The move to cut the number of tribunals by merging various of these quasi-judicial bodies may well be projected as a major reform by the Centre. Some aspects of this move—brought in through the Finance Bill 2017 on Tuesday—are intriguing. Apart from the questionable rationale behind the decision to merge some very disparate entities, the Centre is also seen usurping to itself more powers when it comes to the right to appoint/ remove the members of the various tribunals.
Some questions arise: Wouldn’t these moves make these tribunals weaker? Shouldn’t there be a clear separation of powers when it comes to the executive making quasi-judicial appointments? Isn’t there a conflict of interest with the government itself being party of dispute in many of these tribunals?

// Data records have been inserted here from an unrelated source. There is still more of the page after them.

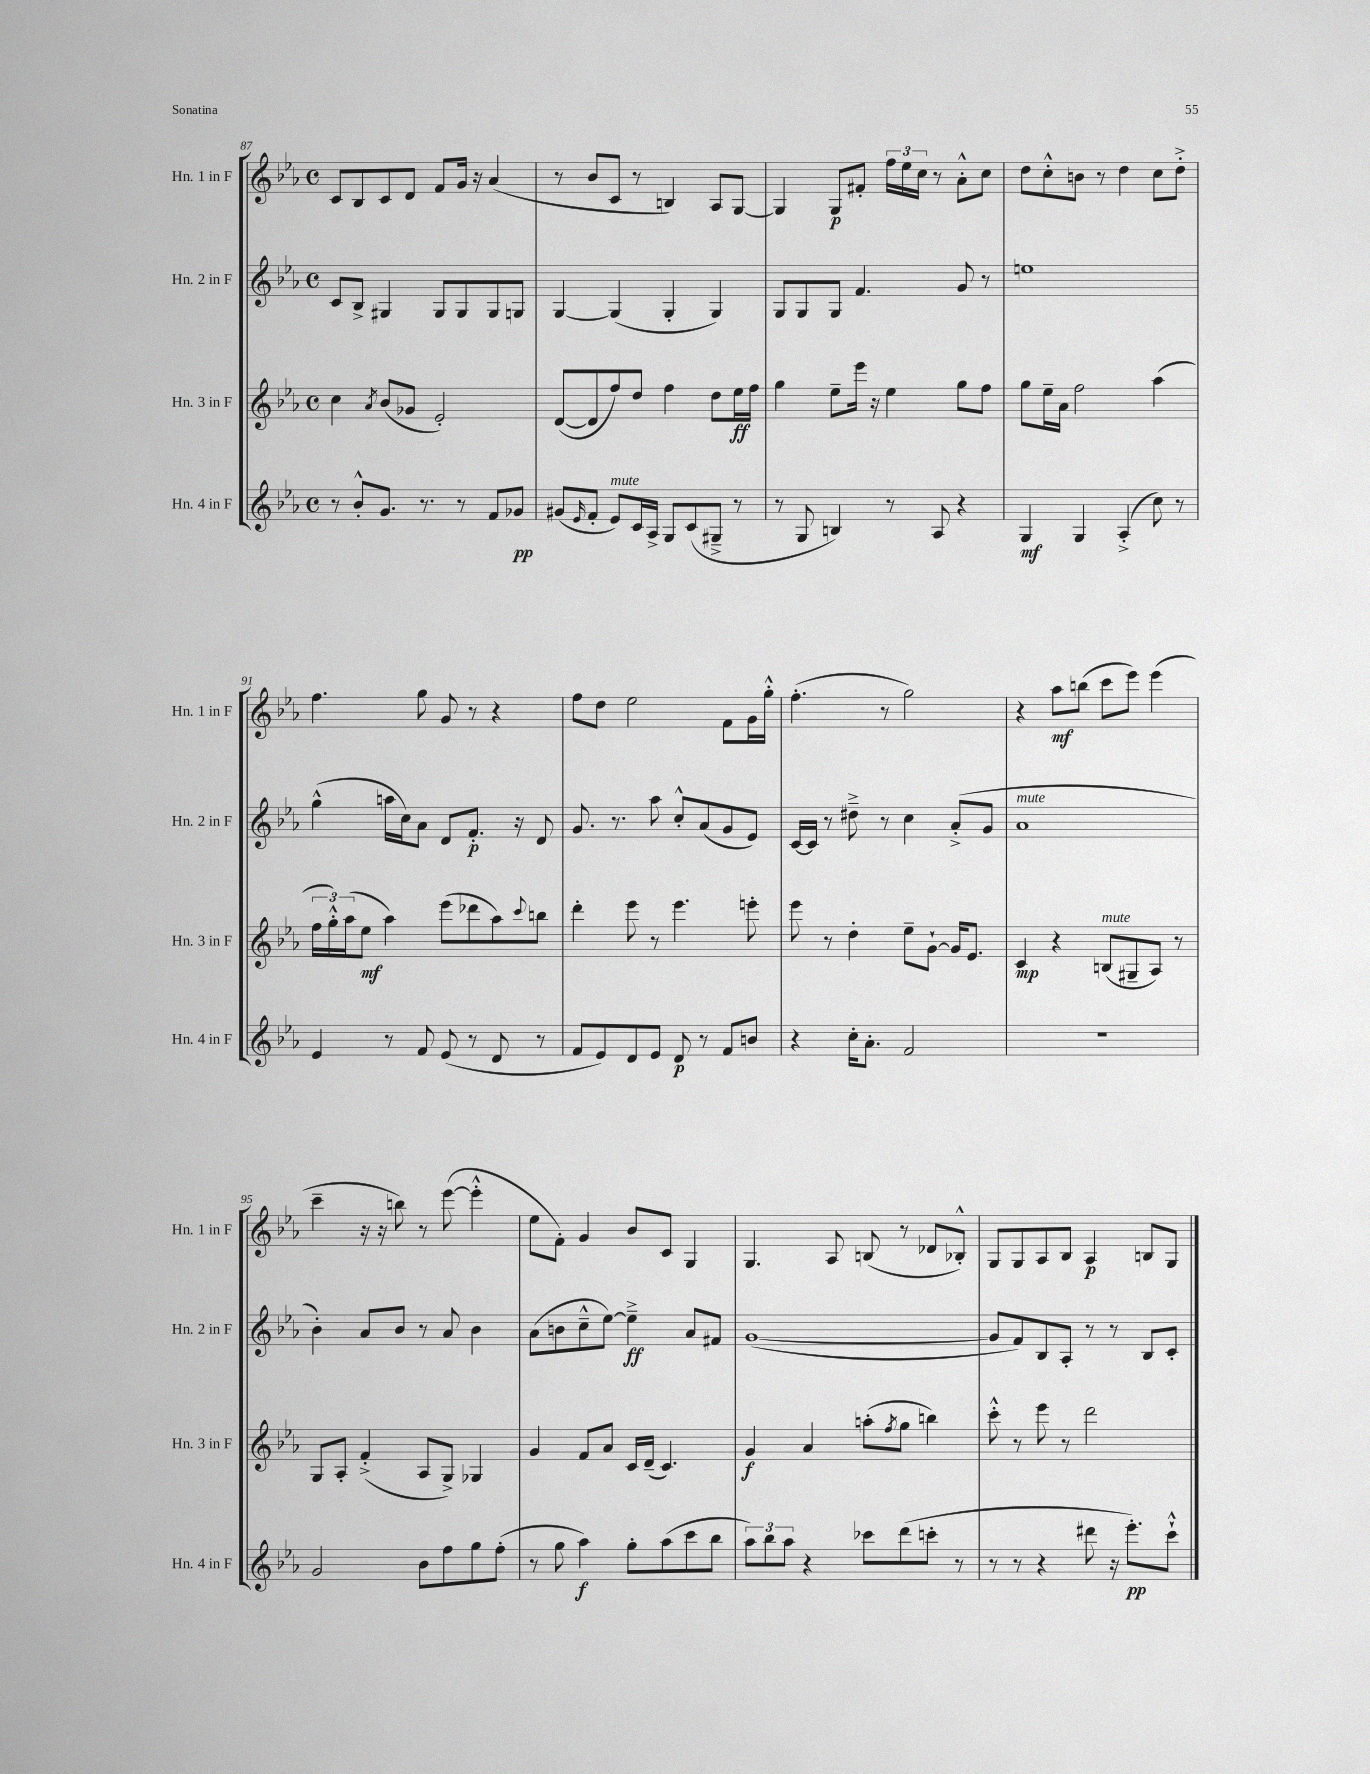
<<
\new StaffGroup <<
\new Staff = "s0" \with { instrumentName = "Hn. 1 in F" shortInstrumentName = "Hn. 1 in F" } {
    \clef treble \key ees \major \defaultTimeSignature \time 4/4
    c'8 bes8 c'8 d'8 f'8 g'16 r16 aes'4( |
    r8 bes'8 c'8 r8 b4) aes8 g8~ |
    g4 g8\p fis'8-. \tuplet 3/2 { f''16 ees''16 c''16 } r8 aes'8-.-^ c''8 |
    d''8 c''8-.-^ b'8 r8 d''4 c''8 d''8-.-> |
    f''4. g''8 g'8 r8 r4 |
    f''8 d''8 ees''2 f'8 g'16 g''16-.-^ |
    f''4.-.( r8 g''2) |
    r4 aes''8\mf b''8( c'''8 ees'''8) ees'''4( |
    c'''4-- r16 r16 b''8) r8 ees'''8~( ees'''4-.-^ |
    ees''8 f'8-.) g'4 bes'8 c'8 g4 |
    g4. aes8 b8( r8 des'8 bes8-.-^) |
    g8 g8 aes8 bes8 aes4\p b8 g8 \bar "|." |
}
\new Staff = "s1" \with { instrumentName = "Hn. 2 in F" shortInstrumentName = "Hn. 2 in F" } {
    \clef treble \key ees \major \defaultTimeSignature \time 4/4
    c'8 bes8-> gis4 gis8 gis8 gis8 g8 |
    g4~ g4( g4-. g4) |
    g8 g8 g8 f'4. g'8 r8 |
    e''1 |
    g''4-^( a''16 c''16) aes'8 d'8 f'8.-.\p r16 d'8 |
    g'8. r8. aes''8 c''8-.-^ aes'8( g'8 ees'8) |
    c'16~ c'16 r8 dis''8---> r8 c''4 aes'8-.->( g'8 |
    aes'1^\markup { \italic "mute" } |
    bes'4-.) aes'8 bes'8 r8 aes'8 bes'4 |
    aes'8( b'8 c''8---^ ees''8~) ees''4--->\ff aes'8 fis'8 |
    g'1~( |
    g'8 f'8) bes8 aes8-. r8 r8 bes8 c'8-. \bar "|." |
}
\new Staff = "s2" \with { instrumentName = "Hn. 3 in F" shortInstrumentName = "Hn. 3 in F" } {
    \clef treble \key ees \major \defaultTimeSignature \time 4/4
    c''4 \acciaccatura { aes'8 } bes'8( ges'8 ees'2-.) |
    d'8~( d'8 f''8) d''8 f''4 d''8 ees''16\ff f''16 |
    g''4 ees''8-- ees'''16 r16 ees''4 g''8 f''8 |
    g''8 ees''16-- aes'16 f''2 aes''4( |
    \tuplet 3/2 { f''16 g''16-.-^) aes''16( } ees''8\mf aes''4) ees'''8( des'''8 aes''8) \appoggiatura { c'''8 } b''8 |
    d'''4-. ees'''8 r8 ees'''4. e'''8-. |
    ees'''8 r8 d''4-. ees''8-- g'8~-! g'16 ees'8. |
    c'4\mp r4 b8^\markup { \italic "mute" }( gis8-- aes8) r8 |
    g8 aes8-. f'4-.->( aes8 g8->) ges4 |
    g'4 f'8 aes'8 c'16 d'16--( c'4.) |
    g'4\f aes'4 a''8-.( \acciaccatura { f''8 } g''8 b''4) |
    c'''8-.-^ r8 ees'''8 r8 d'''2 \bar "|." |
}
\new Staff = "s3" \with { instrumentName = "Hn. 4 in F" shortInstrumentName = "Hn. 4 in F" } {
    \clef treble \key ees \major \defaultTimeSignature \time 4/4
    r8 bes'8-.-^ g'8. r8. r8 f'8 ges'8\pp |
    gis'8( \grace { ees'16 } f'8-. ees'8^\markup { \italic "mute" }) c'16 aes16-> g8 c'8( gis8---> r8 |
    r8 g8 b4) r8 aes8 r4 |
    g4\mf g4 aes4-.->( c''8) r8 |
    ees'4 r8 f'8 ees'8( r8 d'8 r8 |
    f'8 ees'8) d'8 ees'8 d'8\p r8 f'8 b'8 |
    r4 c''16-. aes'8.-. f'2 |
    R1 |
    g'2 bes'8 f''8 g''8 f''8-.( |
    r8 g''8 aes''4\f) g''8-. aes''8( c'''8 bes''8 |
    \tuplet 3/2 { aes''8) bes''8 aes''8 } r4 ces'''8 d'''8( c'''8-. r8 |
    r8 r8 r4 dis'''8 r16 ees'''8.-.\pp) c'''8-!-^ \bar "|." |
}
>>
>>
\layout { \context { \Score currentBarNumber = #87 } }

Or, is that what the government wants so that it could have an indirect say in how disputes are resolved? There’s also the oft repeated question: why should these amendments, too, be put in the guise of a ‘Money Bill’?
“There will be uniformity in service conditions and pay structure of all those retired judges who are being appointed in all these tribunals. Where there is less work and there are two-three tribunals, that will now be done by one,” Finance Minister Arun Jaitley reportedly said in Parliament, moving the amendments as part of the Finance Bill 2017.
The FM may be right in bringing in uniformity in service conditions and pay structure of all those retired judges who are being appointed in all these tribunals. However, there’s more. As things stand now, the various terms of appointment and removal of members of the tribunals are clearly mentioned in the respective laws.
Through the new amendment though, it is being delegated to rules that have to be notified by the Centre—that is, not through Parliament. That is, the Centre will have a greater say in the appointment and dismissal of tribunal members, which may question the neutrality of those appointed. In fact, the Centre can now add more tribunals also without prior parliamentary approval.
“It has to be seen whether this amendment will pass the test for the separation of powers between the executive and the judiciary as set out by the Supreme Court in its various judgments,” says MR Madhavan, co-founder and President of PRS Legislative Research, a research body.
Madhavan points out that the Supreme Court in the Madras Bar Association versus the Union of India in 2014 had held that Appellate Tribunals have similar powers and functions as High Courts and hence matters related to appointment and tenure must be free from executive involvement. Also, he points out that most of the tribunals that are being amended include several in which the Centre would usually be one of the parties to the dispute such as those related to income tax, customs, railways and so on.
While it may be a good idea to subsume various tribunals, the point is whether the various tribunals have the same synergies—and whether the merger will increase efficiencies or just make systems inefficient. Let's consider some of the mergers that appear to be odd.
The amendment suggests the merger of the Airport Economic Regulatory Authority Appellate Tribunal (Aeraat) and the Cyber Appellate Tribunal with the Telecom Dispute Settlements and Appellate Tribunal (TDSAT).
The Cyber Appellate Tribunal—that was formed under The Information Technology Act, 2000—into grievances due to an order of an adjudicating officer under this Act. The TDSAT was formed under the 1997 law that also created the Telecom Regulatory Authority of India to regulate the telecom sector. TDSAT’s main functions are to adjudicate disputes between a licensor and a licensee; between two or more service providers; between a service provider and a group of consumers and so on.
Still, these two tribunals may share some common grounds.
However, the Airport Economic Regulatory Authority was formed to regulate tariff and other charges for the aeronautical services rendered at airports and to monitor performance standards of airports. And, Aeraat adjudicates disputes and dispose of appeals in these matters.
Now, aren’t the areas of expertise in these areas different? Is it fair to expect the members of the tribunal to have equal expertise in all these differing fields? Would this move create efficiencies in the structure of the merged entity, or just the reverse? All these are serious issues.
Such questions also arise on the move to merge the Competition Appellate Tribunal that deals with anti-competition matters with the National Company Law Appellate Tribunal that mainly looks into governance of companies.
Finally, should all these changes be brought in as a money bill? “The tribunals have nothing to do with Money Bills,” says Madhavan. He says the Supreme Court should come out with principles that bring clarity and guidelines on what should be classified as a Money Bill and what shouldn’t.